A large, public research institution foundation in the Midwest
In 2020, the foundation’s campaign leadership team wanted to identify foundation trustee candidates and prospective campaign volunteers. As an additional benefit, they wanted to update employment histories and records to identify known relationships within their existing trustee network and expand their prospect pipeline.
The project kickoff began with a series of data and ranking discussions to articulate what success would look like in the ALUMinate deliverable files and customize our engagement scoring algorithms to their data and goals.
First, we deployed the employment enrichment data and shared with this client which prospects had new employers and/or job titles.
Second, through our MATCH’d post-processing we evaluated the quality of the data received from the vendors and parsed out the high confidence data for this client to import into their database.
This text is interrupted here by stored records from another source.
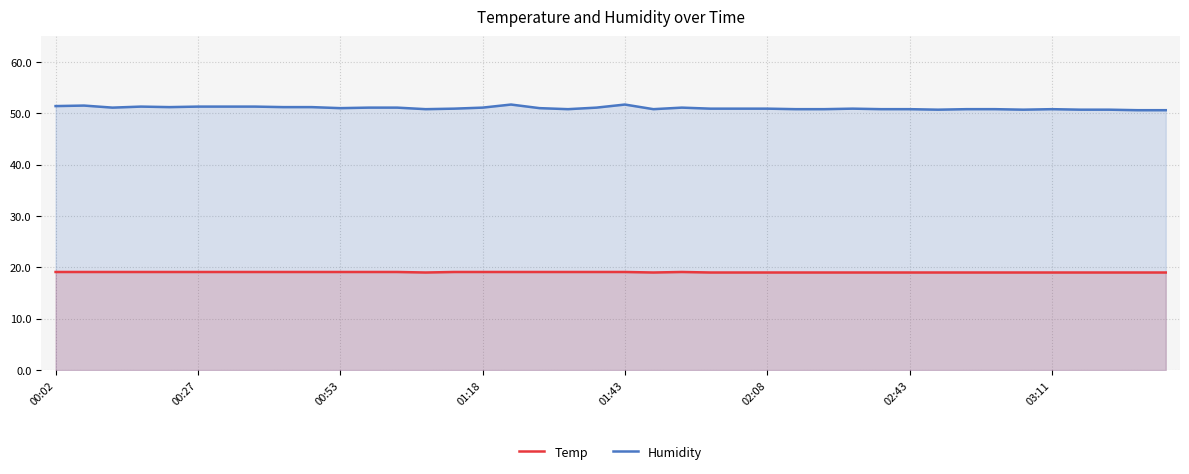

What are all the series names shown in the legend?

Temp, Humidity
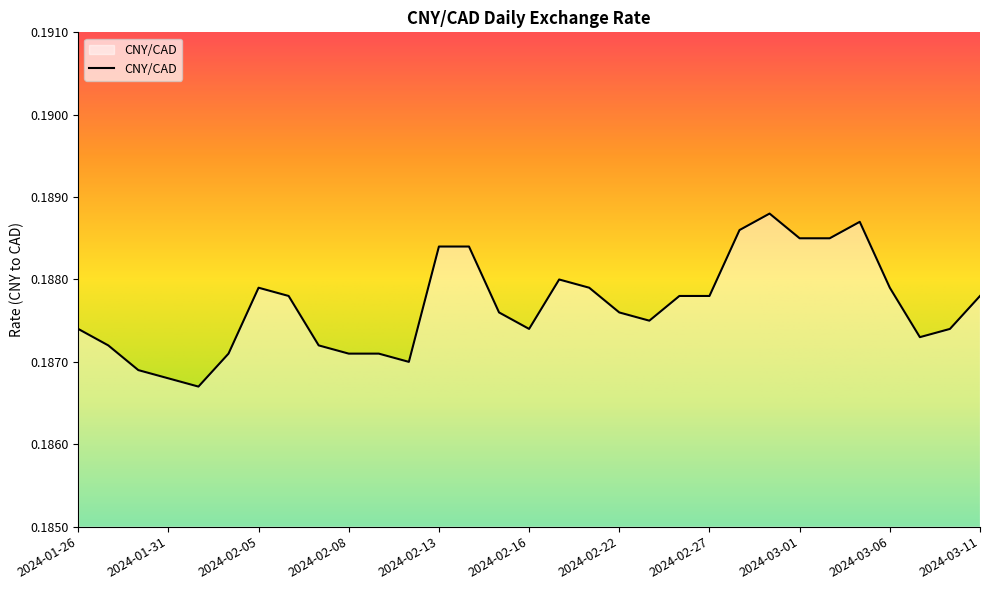

List the labels in order of value, largest first.

2024-02-29, 2024-03-05, 2024-02-28, 2024-03-01, 2024-03-04, 2024-02-13, 2024-02-14, 2024-02-20, 2024-02-05, 2024-02-21, 2024-03-06, 2024-02-06, 2024-02-26, 2024-02-27, 2024-03-11, 2024-02-15, 2024-02-22, 2024-02-23, 2024-01-26, 2024-02-16, 2024-03-08, 2024-03-07, 2024-01-29, 2024-02-07, 2024-02-02, 2024-02-08, 2024-02-09, 2024-02-12, 2024-01-30, 2024-01-31, 2024-02-01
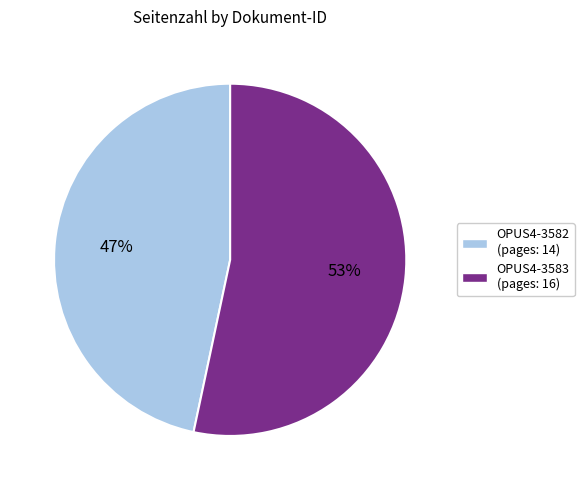

What is the ratio of the value at OPUS4-3583 to the value at OPUS4-3582?

1.1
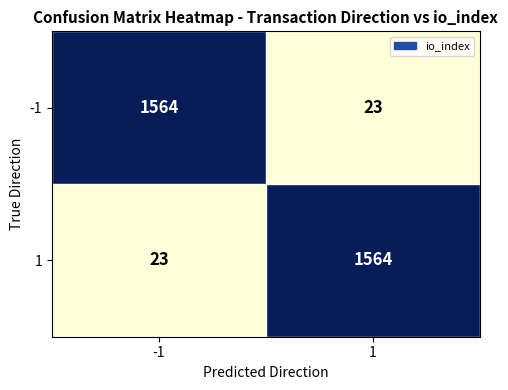

List the labels in order of -1 value, smallest first.

1, -1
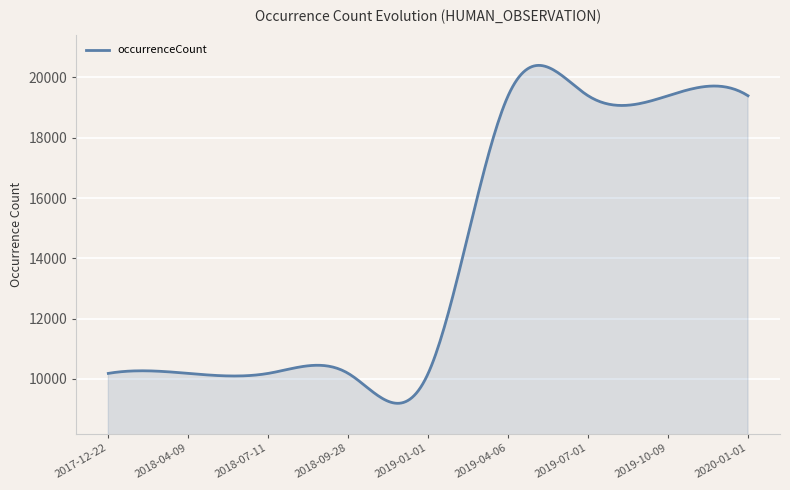

What is the difference between the maximum and minimum values?

11209.6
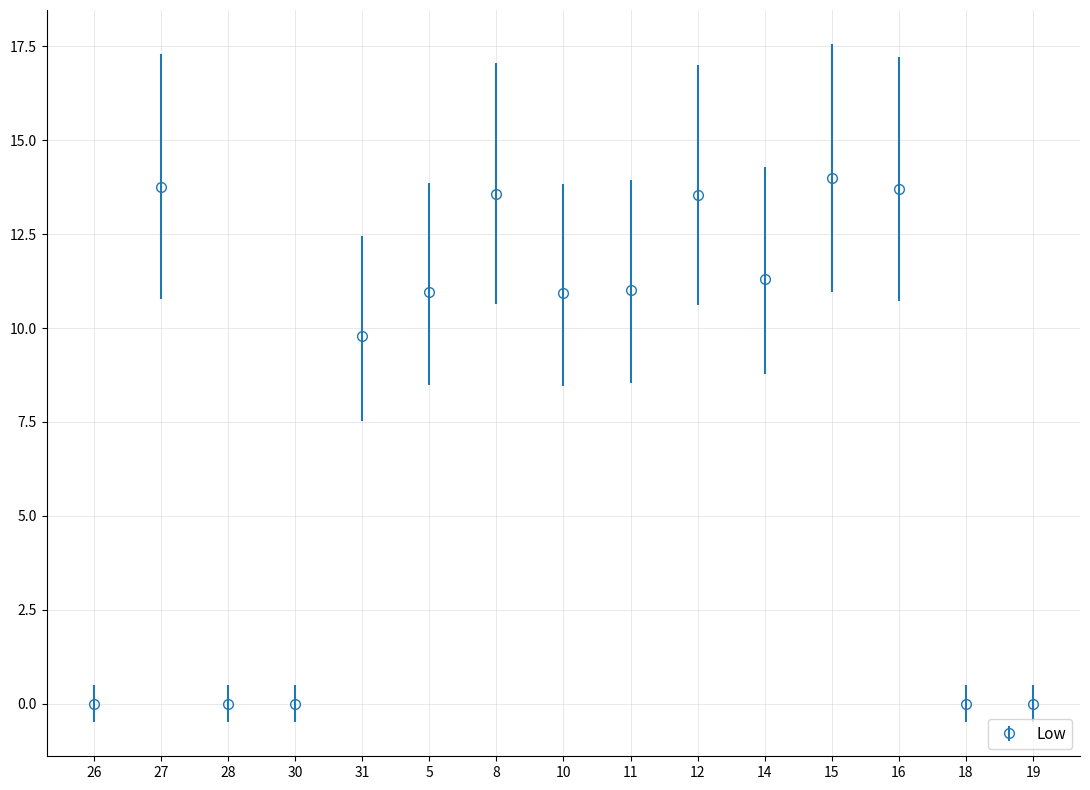

Count the number of data series in this chart.

1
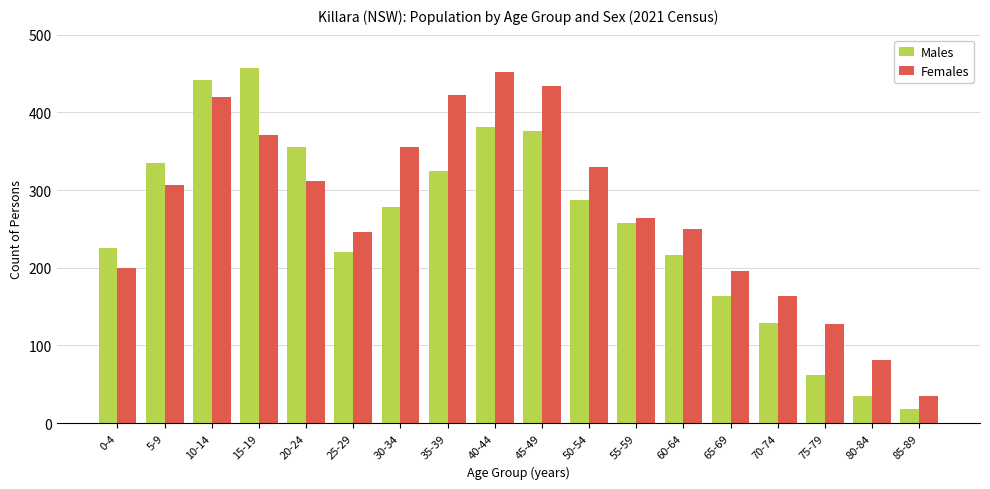

What position from the right is 80-84?

2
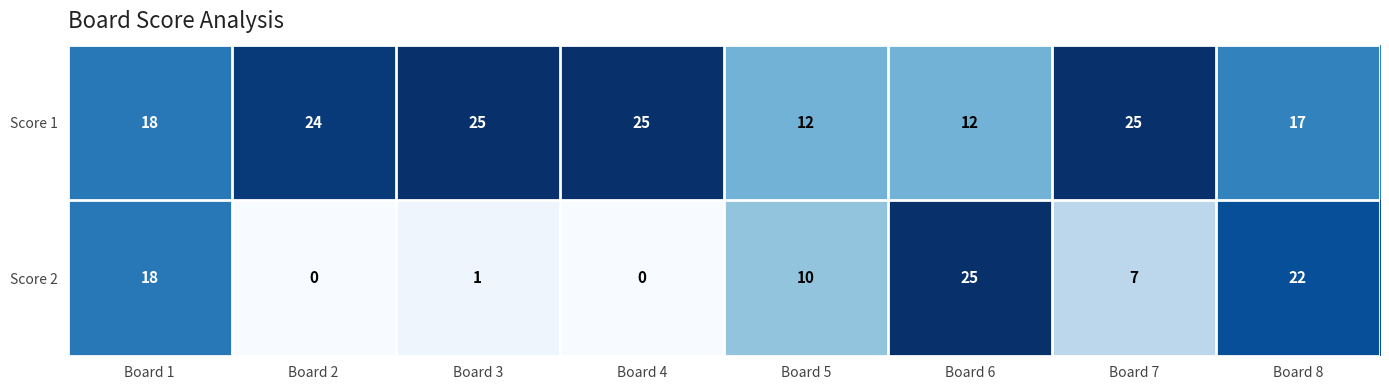

What is the difference between the maximum and minimum values in the Score 1 series?

13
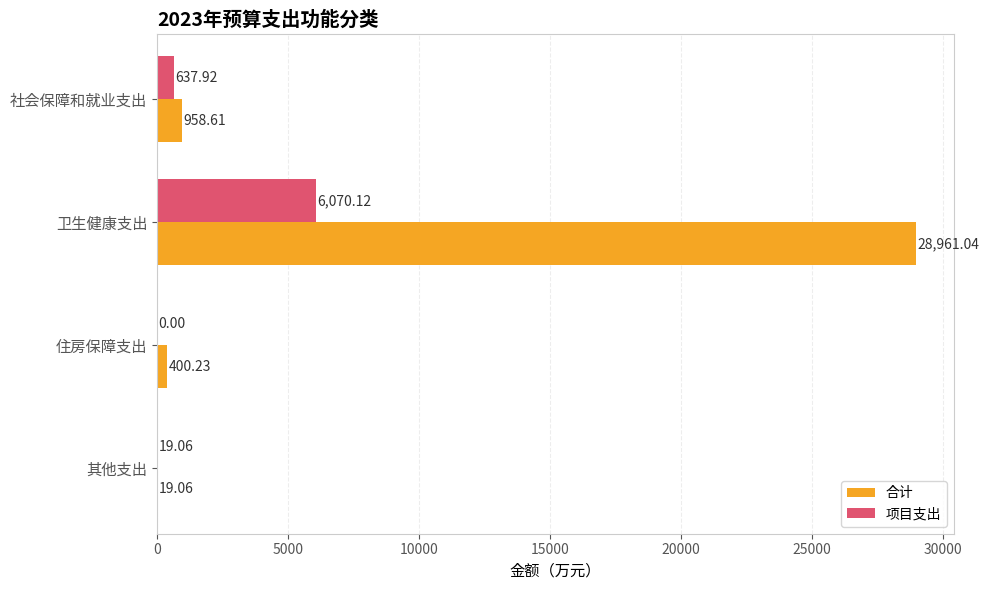

What is the total value across all series at 住房保障支出?

400.2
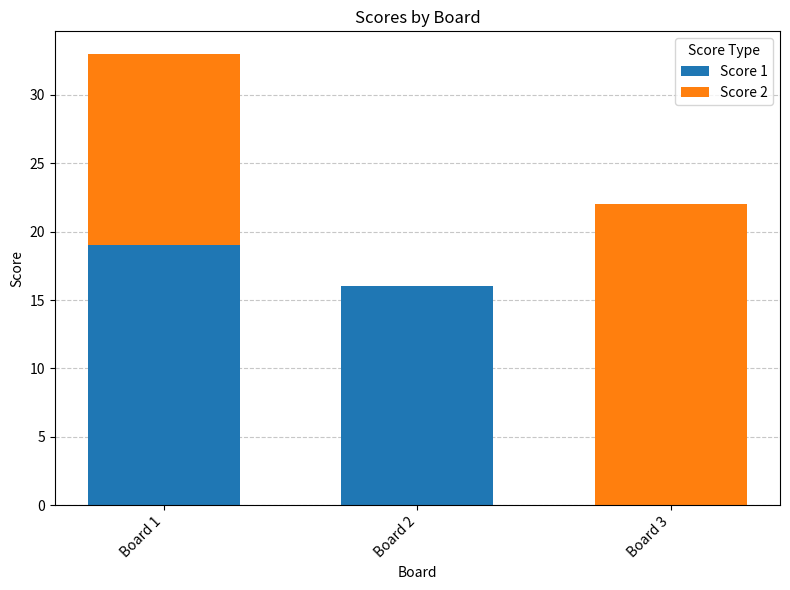

What is the sum of the Score 1 values at Board 2 and Board 3?

16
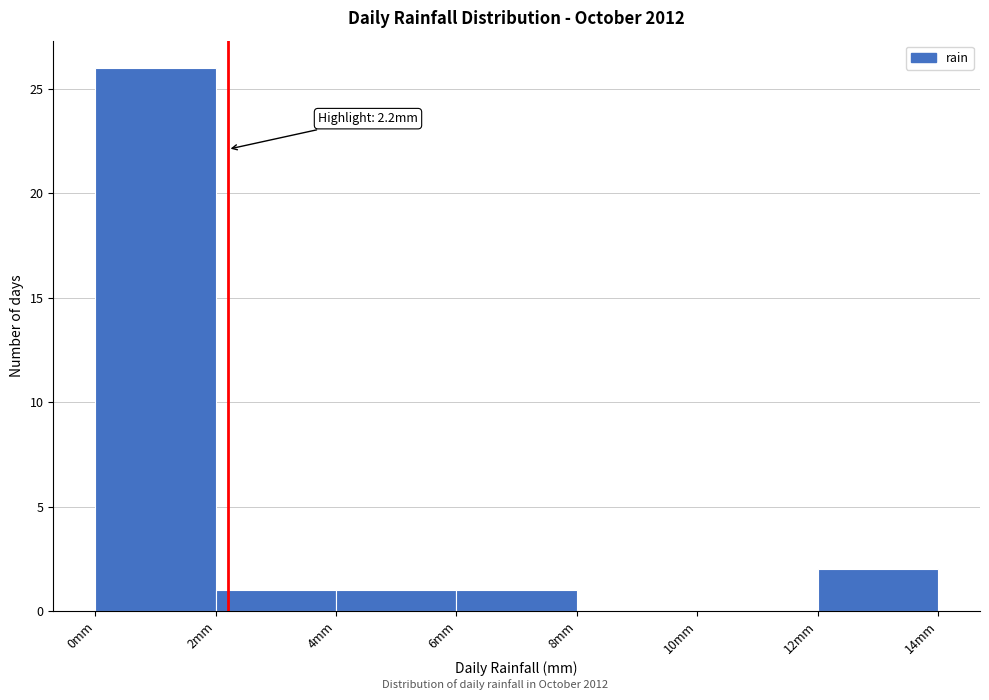

Which range on the x-axis has the tallest bar?

0 to 2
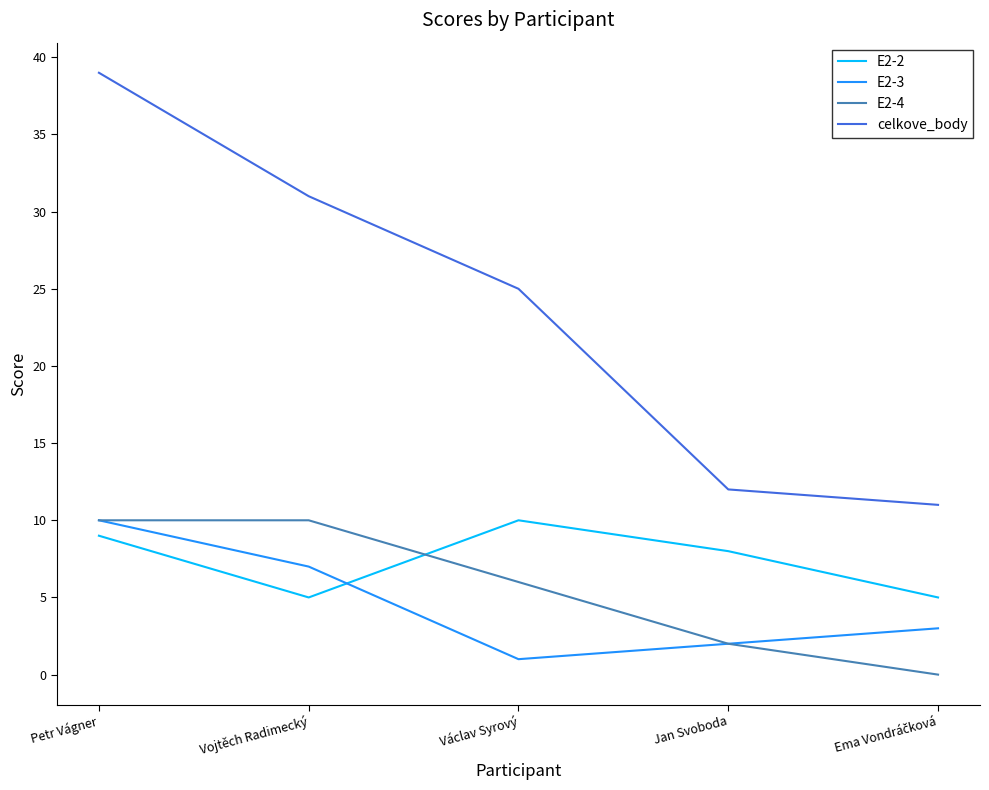

What position from the left is Petr Vágner?

1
This ensures that when this client’s advancement team engages with these prospects, they know the information they have on that prospect is accurate and up-to-date. This high confidence data was also appended into the data set run through SCORE’d analytics, so the prospects scores we delivered were as accurate as possible.
Through SCORE’d, we analyzed the client and vendor data to provide both wealth and inclination scores, alongside a series of flags, generated by our proprietary algorithms, to filter and find top trustee prospects. Through on-going collaborative discussions with this client, we uncovered another opportunity of how we could help them meet their goals: by identifying and flagging additional prospects for planned giving. This case study is a strong example of how we build customized flags and data enrichment packages to meet the goals of unique projects.